§ **Texto del documento**:
En respuesta anticipada a los regulares “ataques” norteamericanos, ombliguistas siempre prestos a la apropiación y el remake pronto, Japón decidía hace un par de años comisionar a dos de sus talentos domésticos para reformular, desde el principio y desde casa, su mayor metáfora del miedo radiactivo y la figura mayúscula de su folclore.
Hideaki Anno, uno de los creadores de la saga de animación Neon Genesis Evangelion, y Shinji Higuchi, pope de los efectos especiales y director del reciente díptico de zombis gigantes Attack on Titan, escriben y dirigen Shin Godzilla, y con ella aportan al kaiju eiga, la tradición japonesa de monstruos gigantes, una pieza que viene a constatar que solo hay un placer igualable al de la creación: destruir.
El dios de la destrucción
Shin Godzilla se presenta como un nuevo comienzo, un reboot si se prefieren términos empresariales, que recupera los presupuestos de Japón bajo el terror del monstruo (Ishiro Honda, 1954), la primera película del personaje. Hace la número treinta en la franquicia y su inicio es el de la primera: algo muy grande y muy temible ha despertado en la bahía de Tokio.
Incorporando ideas inesperadas en su diseño, Godzilla emerge de las aguas de manera nunca vista. Una alimaña en floración, una criatura de mirada estúpida que personifica la pesadilla atómica y que a lo largo del metraje evolucionará hasta tomar la forma definitiva y respetuosa de un señor en traje de caucho, en esta ocasión el actor Mansai Nomura. Sometido a un proceso de motion capture, incorporó al carácter del reptil gestos de danza tradicional japonesa luego asimilados por los efectos digitales. Las músicas originales de Akira Ifukube que acompañan al monstruo como una charanga mitológica completan un espectáculo en el que, como diría un mal publicista (pero esta vez de verdad), se conjugan con maestría tradición y modernidad.
¡Organización!

§ **Tarea de trabajo**: Reescribe el pasaje de la reseña sobre Shin Godzilla que arranca en "En respuesta anticipada" y concluye en "la creación: destruir.", sustituyendo "placer" por "gozo".

§ **Entradas del conjunto de datos**:
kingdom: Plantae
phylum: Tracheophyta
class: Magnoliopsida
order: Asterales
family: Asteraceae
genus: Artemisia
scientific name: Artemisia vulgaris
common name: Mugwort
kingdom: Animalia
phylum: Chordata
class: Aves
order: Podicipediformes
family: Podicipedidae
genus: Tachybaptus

§ **Solución propuesta**:
En respuesta anticipada a los regulares “ataques” norteamericanos, ombliguistas siempre prestos a la apropiación y el remake pronto, Japón decidía hace un par de años comisionar a dos de sus talentos domésticos para reformular, desde el principio y desde casa, su mayor metáfora del miedo radiactivo y la figura mayúscula de su folclore.
Hideaki Anno, uno de los creadores de la saga de animación Neon Genesis Evangelion, y Shinji Higuchi, pope de los efectos especiales y director del reciente díptico de zombis gigantes Attack on Titan, escriben y dirigen Shin Godzilla, y con ella aportan al kaiju eiga, la tradición japonesa de monstruos gigantes, una pieza que viene a constatar que solo hay un gozo igualable al de la creación: destruir.